# GUYS..The best digi cam for 12k-17k..!Help..!!



## hazard.shobhit (Nov 20, 2010)

hiya guys..!need yur help..!
guys i wanna buy a digital camera for 12k-17k price range...!suggest me the best options i can have..>! well i wud like HD enbled...nice zoom,of course nice picture quality,nd a wide variety of functions..!!!!!


----------



## pulkitpopli2004 (Nov 20, 2010)

dere are 2 canon model which will be best for ur price range
1. PowerShot SX130 IS - 14k - 12MegaPixel , 12x zoom
2. PowerShot SX210 IS - 17.5k (cud b less dan dat too)... - 14MegaPixel, 14x zoom


----------



## harryneopotter (Nov 20, 2010)

have a look at Panasonic FZ35.


----------



## sujoyp (Nov 21, 2010)

sx130IS is great on features but not very compact..

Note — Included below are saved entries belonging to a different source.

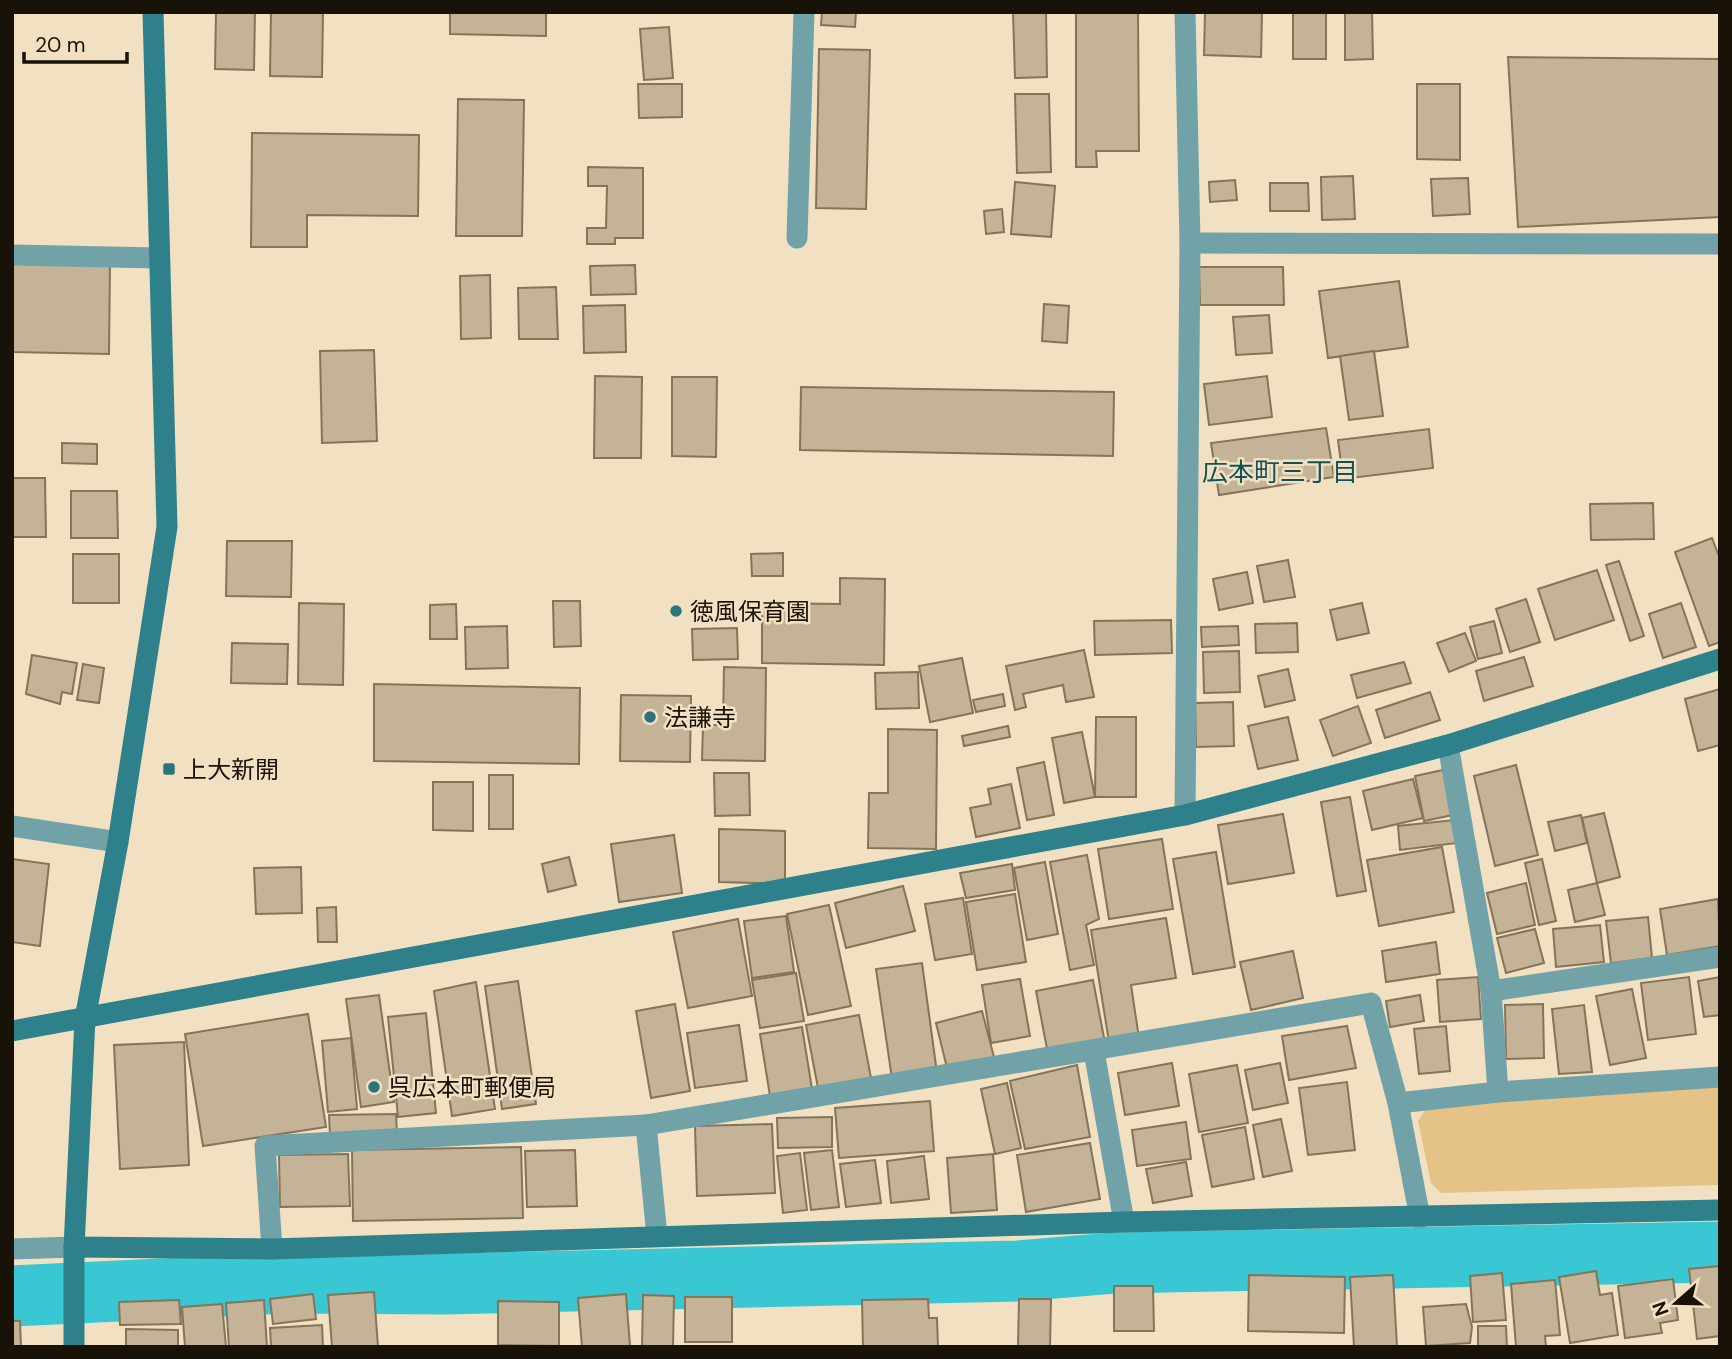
<svg xmlns="http://www.w3.org/2000/svg" width="1732" height="1359" font-family="'DM Sans','Noto Sans JP',sans-serif">
<style>
.green{fill:#e5c286}
.lines{fill:none;stroke-linecap:round;stroke-linejoin:round}
.river{stroke:#39c7d4;stroke-width:61}
.building{fill:#c4b397;stroke:#847459;stroke-width:2}
.street{stroke:#71a2a7;stroke-width:21}
.secondary{stroke:#2e818a;stroke-width:21}
.poi-dot{fill:#2b747b;stroke:#f2e0c2;stroke-width:2.5}
.labels{text-anchor:middle;dominant-baseline:central;stroke-width:5;stroke-linejoin:round;paint-order:stroke}
.poi-label{font-size:24px;fill:#181207;stroke:#f2e0c2;text-anchor:start}
.neighbourhood-label{font-size:26px;fill:#155258;stroke:#f2e0c2}
</style>
<rect width="100%" height="100%" fill="#f2e0c2"/>
<polygon class="green" points="1720,1087 1720,1185 1441,1193 1431,1183 1418,1121 1427,1107"/>
<g class="lines">
<polyline class="river" points="12,1296 287,1283 446,1284 1019,1271 1113,1263 1720,1252"/>
</g>
<g class="building">
<polygon points="216,12 255,12 254,70 215,69"/>
<polygon points="271,12 323,12 322,77 270,76"/>
<polygon points="450,12 546,12 546,36 450,34"/>
<polygon points="822,12 856,12 855,27 821,25"/>
<polygon points="1013,12 1046,12 1047,77 1015,78"/>
<polygon points="1076,12 1138,12 1139,151 1096,151 1097,167 1076,167"/>
<polygon points="1205,12 1262,12 1261,57 1204,55"/>
<rect x="1293" y="12" width="33" height="47"/>
<polygon points="1345,12 1372,12 1373,59 1345,60"/>
<polygon points="669,27 673,78 644,80 640,29"/>
<polygon points="819,49 870,50 866,209 816,208"/>
<polygon points="1508,57 1720,59 1720,217 1518,227"/>
<polygon points="638,84 682,84 682,117 639,118"/>
<polygon points="1417,84 1460,84 1460,160 1417,159"/>
<polygon points="1015,94 1049,94 1051,172 1017,173"/>
<polygon points="458,99 524,100 522,236 456,236"/>
<polygon points="252,133 419,135 418,216 307,215 307,247 251,247"/>
<polygon points="588,167 643,168 643,238 615,238 615,244 587,244 587,228 606,228 607,186 588,186"/>
<polygon points="1353,176 1355,219 1322,220 1321,177"/>
<polygon points="1468,178 1470,214 1433,216 1431,179"/>
<polygon points="1235,180 1237,200 1210,202 1209,182"/>
<polygon points="1015,182 1055,186 1051,237 1011,234"/>
<polygon points="1270,183 1308,183 1309,211 1270,211"/>
<polygon points="1002,209 1004,232 986,234 984,211"/>
<polygon points="12,263 110,264 109,354 12,352"/>
<polygon points="635,265 636,294 591,295 590,266"/>
<polygon points="1199,267 1283,267 1284,305 1200,305"/>
<polygon points="490,275 491,338 461,339 460,276"/>
<polygon points="1399,281 1408,347 1328,358 1319,291"/>
<polygon points="556,287 558,339 519,339 518,288"/>
<polygon points="1044,304 1069,306 1067,343 1042,341"/>
<polygon points="625,305 626,352 584,353 583,306"/>
<polygon points="1269,315 1272,353 1236,355 1233,317"/>
<polygon points="374,350 377,441 322,443 320,351"/>
<polygon points="1374,351 1383,416 1349,420 1340,356"/>
<polygon points="595,376 642,377 641,458 594,458"/>
<polygon points="1267,376 1272,417 1209,425 1204,384"/>
<polygon points="672,377 717,377 716,457 672,456"/>
<polygon points="801,387 1114,392 1113,456 800,450"/>
<polygon points="1326,428 1334,477 1219,495 1211,443"/>
<polygon points="1429,429 1433,468 1343,479 1338,440"/>
<polygon points="62,443 97,444 97,464 62,463"/>
<polygon points="12,478 45,478 46,537 12,537"/>
<polygon points="71,491 117,491 118,538 71,538"/>
<polygon points="1653,503 1654,539 1591,540 1590,504"/>
<polygon points="1712,538 1720,559 1720,642 1709,646 1675,552"/>
<polygon points="227,541 292,541 291,597 226,596"/>
<polygon points="783,553 783,576 752,576 751,554"/>
<rect x="73" y="554" width="46" height="49"/>
<polygon points="1288,560 1295,597 1264,602 1257,566"/>
<polygon points="1619,561 1644,636 1630,641 1606,565"/>
<polygon points="1597,570 1614,620 1555,640 1538,589"/>
<polygon points="1247,572 1253,603 1219,610 1213,579"/>
<polygon points="840,578 885,579 884,665 762,663 762,603 840,604"/>
<polygon points="1526,599 1540,642 1510,652 1496,609"/>
<polygon points="553,601 580,601 581,646 554,647"/>
<polygon points="299,603 344,604 343,685 298,684"/>
<polygon points="1362,603 1369,633 1337,640 1330,610"/>
<polygon points="1681,603 1696,647 1663,658 1649,614"/>
<polygon points="456,604 457,639 430,639 430,605"/>
<polygon points="1171,620 1172,653 1095,655 1094,621"/>
<polygon points="1494,621 1502,653 1478,659 1470,627"/>
<polygon points="1297,623 1298,652 1256,653 1255,624"/>
<polygon points="507,626 508,668 466,669 465,627"/>
<polygon points="1238,626 1239,645 1202,647 1201,627"/>
<polygon points="737,628 738,659 693,660 692,629"/>
<polygon points="1465,633 1476,661 1449,672 1437,643"/>
<polygon points="232,643 288,644 287,684 231,683"/>
<polygon points="1084,650 1094,697 1066,702 1063,685 1023,694 1026,707 1015,710 1006,666"/>
<polygon points="1239,651 1240,692 1204,693 1203,652"/>
<polygon points="32,655 77,663 72,694 62,692 60,704 26,694"/>
<polygon points="1524,657 1533,686 1484,701 1476,671"/>
<polygon points="962,658 973,713 930,722 919,666"/>
<polygon points="1404,662 1411,683 1357,698 1351,675"/>
<polygon points="83,664 104,668 99,703 77,700"/>
<polygon points="724,667 766,668 765,761 702,760 703,725 723,725"/>
<polygon points="1288,669 1295,700 1265,707 1258,676"/>
<polygon points="918,672 919,708 876,709 875,673"/>
<polygon points="374,684 580,688 579,764 374,761"/>
<polygon points="1720,689 1720,745 1698,751 1685,699"/>
<polygon points="1430,692 1440,720 1385,738 1376,710"/>
<polygon points="1003,694 1005,706 976,712 973,700"/>
<polygon points="621,695 691,696 690,762 620,761"/>
<polygon points="1233,702 1234,746 1196,747 1195,703"/>
<polygon points="1358,706 1371,743 1333,756 1320,720"/>
<polygon points="1096,717 1136,717 1136,797 1095,797"/>
<polygon points="1288,717 1298,760 1258,769 1248,726"/>
<polygon points="1008,726 1010,737 964,746 962,736"/>
<polygon points="888,729 937,730 936,849 868,848 869,793 888,793"/>
<polygon points="1082,732 1095,797 1064,803 1052,738"/>
<polygon points="1044,762 1054,815 1027,820 1017,768"/>
<polygon points="1516,765 1538,855 1495,866 1474,776"/>
<polygon points="1443,770 1453,815 1424,821 1415,776"/>
<polygon points="714,773 749,773 750,815 715,816"/>
<rect x="489" y="775" width="24" height="54"/>
<polygon points="1413,779 1423,818 1372,830 1363,791"/>
<polygon points="433,782 473,782 473,831 433,830"/>
<polygon points="1011,784 1020,828 976,837 970,808 991,804 988,789"/>
<polygon points="1350,797 1366,891 1337,896 1321,802"/>
<polygon points="1604,813 1620,877 1597,883 1582,818"/>
<polygon points="1283,814 1294,873 1228,884 1218,825"/>
<polygon points="1581,815 1587,843 1555,851 1548,822"/>
<polygon points="1454,820 1457,843 1400,850 1398,826"/>
<polygon points="719,829 785,831 785,884 719,882"/>
<polygon points="674,835 682,893 619,902 611,844"/>
<polygon points="1162,839 1173,909 1109,919 1098,849"/>
<polygon points="1442,847 1454,912 1379,926 1367,860"/>
<polygon points="1216,852 1235,967 1193,974 1173,859"/>
<polygon points="1087,855 1099,919 1086,925 1094,965 1070,970 1050,862"/>
<polygon points="569,857 576,885 548,892 542,864"/>
<polygon points="12,859 49,864 40,946 12,942"/>
<polygon points="1542,859 1556,921 1539,925 1525,863"/>
<polygon points="1045,862 1058,934 1027,940 1014,868"/>
<polygon points="1012,864 1015,890 966,898 960,873"/>
<polygon points="301,867 302,913 256,914 254,868"/>
<polygon points="1526,883 1535,925 1497,934 1487,893"/>
<polygon points="1597,883 1605,915 1575,922 1568,890"/>
<polygon points="903,886 915,931 846,948 835,903"/>
<polygon points="1015,894 1026,962 977,970 966,902"/>
<polygon points="963,898 972,954 935,960 925,904"/>
<polygon points="1718,899 1720,946 1667,955 1660,909"/>
<polygon points="829,905 851,1006 808,1015 787,914"/>
<polygon points="336,907 337,942 318,942 317,908"/>
<polygon points="786,916 794,972 752,978 744,921"/>
<polygon points="1648,917 1652,958 1611,963 1606,921"/>
<polygon points="1166,918 1176,978 1131,985 1139,1038 1109,1042 1091,930"/>
<polygon points="738,919 752,996 688,1008 673,932"/>
<polygon points="1600,925 1604,962 1556,967 1553,929"/>
<polygon points="1535,929 1544,963 1506,973 1497,938"/>
<polygon points="1436,942 1440,974 1386,982 1382,951"/>
<polygon points="1293,951 1303,998 1251,1010 1240,962"/>
<polygon points="922,963 937,1073 892,1079 876,969"/>
<polygon points="796,973 804,1021 760,1028 752,980"/>
<polygon points="1478,977 1481,1019 1440,1022 1437,980"/>
<polygon points="1689,977 1696,1034 1648,1040 1641,983"/>
<polygon points="1720,977 1720,1015 1704,1017 1698,981"/>
<polygon points="1020,979 1030,1036 991,1043 982,985"/>
<polygon points="1093,980 1105,1043 1048,1054 1036,991"/>
<polygon points="518,981 536,1104 502,1109 485,986"/>
<polygon points="476,982 495,1109 452,1116 434,991"/>
<polygon points="1632,989 1646,1058 1610,1065 1596,996"/>
<polygon points="379,995 394,1102 361,1107 346,999"/>
<polygon points="1420,995 1424,1021 1390,1027 1386,1001"/>
<polygon points="675,1004 690,1091 651,1098 636,1011"/>
<polygon points="1543,1004 1544,1058 1506,1059 1505,1005"/>
<polygon points="1584,1005 1592,1072 1559,1074 1552,1009"/>
<polygon points="982,1011 995,1061 948,1072 936,1023"/>
<polygon points="426,1013 436,1113 398,1117 388,1017"/>
<polygon points="308,1014 326,1127 203,1146 185,1034"/>
<polygon points="859,1015 871,1078 818,1088 806,1025"/>
<polygon points="739,1025 747,1081 695,1088 687,1033"/>
<polygon points="1347,1026 1356,1068 1289,1080 1282,1036"/>
<polygon points="1446,1026 1450,1071 1419,1074 1414,1029"/>
<polygon points="802,1027 812,1089 770,1096 760,1034"/>
<polygon points="351,1038 357,1109 328,1112 322,1041"/>
<polygon points="184,1042 189,1165 120,1169 114,1045"/>
<polygon points="1172,1063 1179,1106 1125,1115 1118,1073"/>
<polygon points="1280,1063 1288,1103 1253,1110 1245,1070"/>
<polygon points="1077,1065 1090,1137 1025,1149 1010,1081"/>
<polygon points="1237,1065 1248,1123 1199,1132 1189,1074"/>
<polygon points="1347,1082 1355,1150 1308,1155 1299,1088"/>
<polygon points="1007,1083 1021,1148 995,1154 981,1089"/>
<polygon points="930,1101 934,1151 839,1158 835,1108"/>
<polygon points="396,1114 397,1134 330,1135 329,1115"/>
<polygon points="832,1117 832,1147 778,1148 777,1118"/>
<polygon points="1281,1119 1292,1171 1263,1177 1253,1125"/>
<polygon points="1186,1122 1191,1159 1137,1166 1132,1130"/>
<polygon points="772,1124 775,1193 697,1196 695,1126"/>
<polygon points="1245,1127 1254,1179 1212,1187 1202,1135"/>
<polygon points="1090,1143 1100,1199 1026,1212 1017,1155"/>
<polygon points="521,1147 523,1218 353,1221 352,1150"/>
<polygon points="575,1150 577,1206 527,1207 525,1151"/>
<polygon points="832,1150 839,1207 811,1210 804,1153"/>
<polygon points="800,1153 807,1210 783,1213 777,1156"/>
<polygon points="348,1154 350,1206 280,1207 279,1155"/>
<polygon points="993,1154 997,1210 951,1213 947,1158"/>
<polygon points="924,1156 929,1199 891,1203 887,1161"/>
<polygon points="875,1160 881,1203 846,1207 840,1164"/>
<polygon points="1186,1162 1192,1196 1153,1203 1146,1169"/>
<polygon points="1720,1266 1720,1336 1697,1339 1689,1269"/>
<polygon points="1596,1271 1600,1295 1612,1293 1618,1335 1570,1343 1559,1277"/>
<polygon points="1502,1273 1506,1320 1473,1322 1470,1276"/>
<polygon points="1249,1275 1345,1277 1344,1333 1248,1331"/>
<polygon points="1393,1275 1397,1347 1354,1347 1350,1277"/>
<polygon points="1673,1279 1678,1320 1660,1323 1662,1333 1625,1338 1618,1286"/>
<polygon points="1555,1280 1560,1335 1545,1336 1546,1347 1516,1347 1511,1284"/>
<polygon points="1114,1286 1153,1286 1154,1331 1114,1331"/>
<polygon points="374,1292 378,1347 332,1347 328,1295"/>
<polygon points="313,1294 316,1319 273,1324 270,1299"/>
<polygon points="626,1294 630,1346 582,1347 578,1298"/>
<polygon points="643,1295 674,1296 673,1347 642,1347"/>
<rect x="685" y="1297" width="47" height="45"/>
<polygon points="928,1299 929,1318 937,1318 938,1347 863,1347 862,1300"/>
<polygon points="1019,1299 1051,1299 1050,1347 1018,1346"/>
<polygon points="179,1300 181,1324 120,1325 119,1302"/>
<polygon points="264,1300 267,1347 229,1347 226,1303"/>
<polygon points="498,1301 559,1302 559,1346 498,1345"/>
<polygon points="222,1304 226,1347 185,1347 182,1307"/>
<polygon points="1466,1304 1472,1327 1470,1343 1426,1346 1423,1307"/>
<polygon points="12,1321 20,1321 21,1347 12,1347"/>
<polygon points="322,1325 323,1347 271,1347 270,1328"/>
<polygon points="1478,1326 1506,1326 1507,1347 1478,1347"/>
<polygon points="126,1329 178,1330 178,1347 126,1347"/>
</g>
<g class="lines">
<g class="street">
<polyline points="797,238 804,12"/>
<polyline points="1190,243 1720,244"/>
<polyline points="12,255 158,258"/>
<polyline points="1448,745 1491,991 1498,1092"/>
<polyline points="1185,815 1190,243 1185,12"/>
<polyline points="12,826 118,842"/>
<polyline points="1491,991 1720,957"/>
<polyline points="1094,1051 1124,1222"/>
<polyline points="1398,1103 1498,1092 1720,1077"/>
<polyline points="646,1125 657,1236"/>
<polyline points="12,1249 74,1247"/>
<polyline points="272,1249 265,1146 646,1125 1371,1003 1398,1103 1420,1218"/>
</g>
<g class="secondary">
<polyline points="12,1031 1185,815 1448,745 1720,659"/>
<polyline points="74,1247 272,1249 1124,1222 1720,1210"/>
<polyline points="74,1347 74,1247 85,1019 118,842 167,527 153,12"/>
</g>
</g>
<g class="poi-dot">
<circle cx="676" cy="611" r="7"/>
<circle cx="650" cy="717" r="7"/>
<rect x="162" y="762" width="14" height="14" rx="3.5"/>
<circle cx="374" cy="1087" r="7"/>
</g>
<g class="labels">
<g class="poi-label">
<text x="690" y="611">徳風保育園</text>
<text x="664" y="717">法謙寺</text>
<text x="183" y="769">上大新開</text>
<text x="388" y="1087">呉広本町郵便局</text>
</g>
<g class="neighbourhood-label">
<text x="1280" y="472">広本町三丁目</text>
</g>
</g>
<rect width="1732" height="1359" fill="none" stroke="#181207" stroke-width="28"/>
<g transform="translate(1676 1303) rotate(250)" stroke="#f2e0c2" stroke-width="5" paint-order="stroke">
<path d="M0-5L12 26L0 18L-12 26Z" fill="#181207"/>
<text y="-10" font-size="19" font-weight="bold" text-anchor="middle" fill="#181207">N</text>
</g>
<path d="M24 52v10h103v-10" fill="none" stroke="#181207" stroke-width="3.5"/>
<text x="35" y="52" font-size="21" fill="#181207" stroke="#f2e0c2" stroke-width="5" paint-order="stroke">20 m</text>
</svg>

if u want compact look for panasonic tz8 or canon sx210is


----------



## desiibond (Nov 21, 2010)

yes. Panasonic FZ35 is one of the best PnS phones available in the market right now


----------



## sujoyp (Nov 22, 2010)

umm does fz35 comes in his budget??? 14-17k


----------



## harryneopotter (Nov 22, 2010)

the Grey Market Price is around 17k.


----------



## eagle_y2j (Dec 2, 2010)

Sony DSC H55 is a good camera with lots of good features and it falls under this budget range .


----------



## Dhrubajyoti (Dec 4, 2010)

The SX130IS is an excellent camera. Full manual controls available, good low light photography cant be compared to SLRs though. Bought one about a month ago.

Only demerit: it is an ultimate battery eater. Make sure you try before you buy. My new set of 1900mAh batteries were dead in less than 45 minutes. Still I am trying to find ones that will satisfy its hunger!!!


----------